WHAT TO WORK ON »
a) In the article on how natural objects fragment, what university is Professor Gabor Domokos from?
b) From the fragmentation article, write out the passage starting with "In 2006, Domokos" and going on through "part of nature.".

SOURCE EXTRACT »
┌────────

In 2006, Professor Domokos proved the existence of gomboc, a gemstone-like shape. A gomboc has only one stable balancing point – it will come to rest in a particular position regardless of how it is placed on a plane.
Researchers Suggest that Natural Objects may Fragment into Cubes

Image Courtesy: Wired.

When natural objects break down, what basic structure do the pieces tend to attain? Is there a universal basic structural entity that natural objects tend to fragment into? From microscopic to planetary, can there be a universal rule of object fragmentation?

These are questions that Professor Gabor Domokos of Budapest University of Technology and Economics has been trying to answer for some time now. The latest paper, published by his team in the peer-reviewed multidisciplinary scientific journal Proceedings of the National Academy of Sciences (PNAS), suggests that there may exist a universal rule of fragmentation of natural objects, and that fragments tend to acquire the shape of a cube as a basic structure.

In 2006, Domokos mathematically proved the existence of gomboc, a gemstone-like shape. A gomboc has only one stable balancing point – it will come to rest in a particular position regardless of how it is placed on a plane. A cylinder, for example, can rest in two directions—either on its end or its side, but gomboc has only one such point. Domokos and his colleagues subsequently found that objects like pebbles and sand grains tend to fragment into the shape resembling a gomboc, but don’t ever achieve the ideal state. According to Domokos, the gomboc shape is a part of nature.

└────────

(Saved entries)
┌────────

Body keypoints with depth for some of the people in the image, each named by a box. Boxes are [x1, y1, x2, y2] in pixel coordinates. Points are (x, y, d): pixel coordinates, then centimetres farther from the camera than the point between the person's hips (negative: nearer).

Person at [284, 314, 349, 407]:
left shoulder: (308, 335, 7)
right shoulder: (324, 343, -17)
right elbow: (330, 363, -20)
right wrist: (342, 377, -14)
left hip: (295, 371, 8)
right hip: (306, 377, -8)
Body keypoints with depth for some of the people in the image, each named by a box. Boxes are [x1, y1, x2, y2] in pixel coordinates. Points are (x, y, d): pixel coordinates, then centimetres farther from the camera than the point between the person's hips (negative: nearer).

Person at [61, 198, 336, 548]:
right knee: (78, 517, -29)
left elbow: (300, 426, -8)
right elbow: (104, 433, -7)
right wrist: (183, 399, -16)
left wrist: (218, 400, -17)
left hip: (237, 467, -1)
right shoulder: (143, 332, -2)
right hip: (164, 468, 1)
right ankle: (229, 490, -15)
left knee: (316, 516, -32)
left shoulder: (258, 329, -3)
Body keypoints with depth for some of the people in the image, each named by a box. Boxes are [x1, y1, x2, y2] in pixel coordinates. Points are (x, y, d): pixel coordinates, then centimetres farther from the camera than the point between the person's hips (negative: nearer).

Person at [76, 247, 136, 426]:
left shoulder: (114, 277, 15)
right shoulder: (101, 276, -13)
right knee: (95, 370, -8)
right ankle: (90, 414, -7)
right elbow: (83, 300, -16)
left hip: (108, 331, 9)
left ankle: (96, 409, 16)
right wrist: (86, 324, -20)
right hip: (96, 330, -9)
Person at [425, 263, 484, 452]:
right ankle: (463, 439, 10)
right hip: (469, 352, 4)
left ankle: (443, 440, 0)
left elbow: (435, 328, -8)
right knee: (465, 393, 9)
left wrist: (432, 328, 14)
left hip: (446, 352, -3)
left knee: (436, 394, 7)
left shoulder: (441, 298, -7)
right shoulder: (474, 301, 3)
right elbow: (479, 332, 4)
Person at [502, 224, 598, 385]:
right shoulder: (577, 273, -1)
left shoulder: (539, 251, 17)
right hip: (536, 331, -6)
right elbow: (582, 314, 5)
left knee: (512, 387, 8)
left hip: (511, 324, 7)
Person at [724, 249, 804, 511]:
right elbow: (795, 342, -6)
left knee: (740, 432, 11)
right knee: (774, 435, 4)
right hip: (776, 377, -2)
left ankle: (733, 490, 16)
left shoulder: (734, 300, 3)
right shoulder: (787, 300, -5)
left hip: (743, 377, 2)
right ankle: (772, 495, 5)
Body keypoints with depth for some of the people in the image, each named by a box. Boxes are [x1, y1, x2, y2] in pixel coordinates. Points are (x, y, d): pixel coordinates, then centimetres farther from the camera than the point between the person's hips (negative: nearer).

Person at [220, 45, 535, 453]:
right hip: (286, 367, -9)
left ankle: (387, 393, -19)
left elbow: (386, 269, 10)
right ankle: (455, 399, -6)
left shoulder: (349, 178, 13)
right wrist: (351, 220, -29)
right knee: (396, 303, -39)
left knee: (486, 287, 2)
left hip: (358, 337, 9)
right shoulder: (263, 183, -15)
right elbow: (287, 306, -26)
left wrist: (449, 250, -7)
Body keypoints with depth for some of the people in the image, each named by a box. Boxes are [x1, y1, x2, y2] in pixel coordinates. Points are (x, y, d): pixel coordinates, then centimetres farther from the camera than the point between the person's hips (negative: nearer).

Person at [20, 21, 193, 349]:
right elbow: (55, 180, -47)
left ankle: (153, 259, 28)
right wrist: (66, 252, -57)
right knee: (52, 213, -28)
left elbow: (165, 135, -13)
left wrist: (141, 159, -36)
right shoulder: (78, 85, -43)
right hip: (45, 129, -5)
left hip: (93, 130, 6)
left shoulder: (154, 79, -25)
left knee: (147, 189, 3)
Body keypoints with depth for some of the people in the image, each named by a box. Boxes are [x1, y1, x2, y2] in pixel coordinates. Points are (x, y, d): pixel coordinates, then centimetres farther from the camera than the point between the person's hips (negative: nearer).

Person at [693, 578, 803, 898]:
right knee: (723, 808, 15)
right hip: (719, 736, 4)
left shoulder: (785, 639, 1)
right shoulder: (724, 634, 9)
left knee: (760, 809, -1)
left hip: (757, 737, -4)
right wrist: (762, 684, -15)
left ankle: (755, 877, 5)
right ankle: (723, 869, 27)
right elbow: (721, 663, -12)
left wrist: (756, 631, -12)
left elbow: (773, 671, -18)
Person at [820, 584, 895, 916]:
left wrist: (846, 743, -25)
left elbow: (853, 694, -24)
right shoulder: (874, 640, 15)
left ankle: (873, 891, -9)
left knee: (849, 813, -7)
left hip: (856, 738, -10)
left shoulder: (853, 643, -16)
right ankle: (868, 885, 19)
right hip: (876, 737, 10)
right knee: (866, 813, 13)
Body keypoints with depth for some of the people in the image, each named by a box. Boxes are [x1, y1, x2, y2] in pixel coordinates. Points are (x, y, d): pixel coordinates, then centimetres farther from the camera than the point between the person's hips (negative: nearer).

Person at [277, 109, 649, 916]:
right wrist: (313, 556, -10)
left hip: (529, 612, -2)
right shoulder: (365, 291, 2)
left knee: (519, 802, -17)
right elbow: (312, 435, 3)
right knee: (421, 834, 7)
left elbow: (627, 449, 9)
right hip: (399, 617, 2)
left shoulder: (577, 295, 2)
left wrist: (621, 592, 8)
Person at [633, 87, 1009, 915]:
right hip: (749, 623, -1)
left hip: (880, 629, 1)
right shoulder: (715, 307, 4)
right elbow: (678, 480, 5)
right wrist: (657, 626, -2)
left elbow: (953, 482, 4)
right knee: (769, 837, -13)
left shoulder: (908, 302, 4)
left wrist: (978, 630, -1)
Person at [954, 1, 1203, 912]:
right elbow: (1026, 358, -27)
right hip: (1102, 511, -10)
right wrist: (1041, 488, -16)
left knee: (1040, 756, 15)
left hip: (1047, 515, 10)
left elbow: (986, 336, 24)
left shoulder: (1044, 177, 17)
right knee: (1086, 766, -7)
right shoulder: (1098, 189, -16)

└────────

LIST OF ANSWERS »
a) Budapest University of Technology and Economics.

b)
In 2006, Domokos mathematically proved the existence of gomboc, a gemstone-like shape. A gomboc has only one stable balancing point – it will come to rest in a particular position regardless of how it is placed on a plane. A cylinder, for example, can rest in two directions—either on its end or its side, but gomboc has only one such point. Domokos and his colleagues subsequently found that objects like pebbles and sand grains tend to fragment into the shape resembling a gomboc, but don’t ever achieve the ideal state. According to Domokos, the gomboc shape is a part of nature.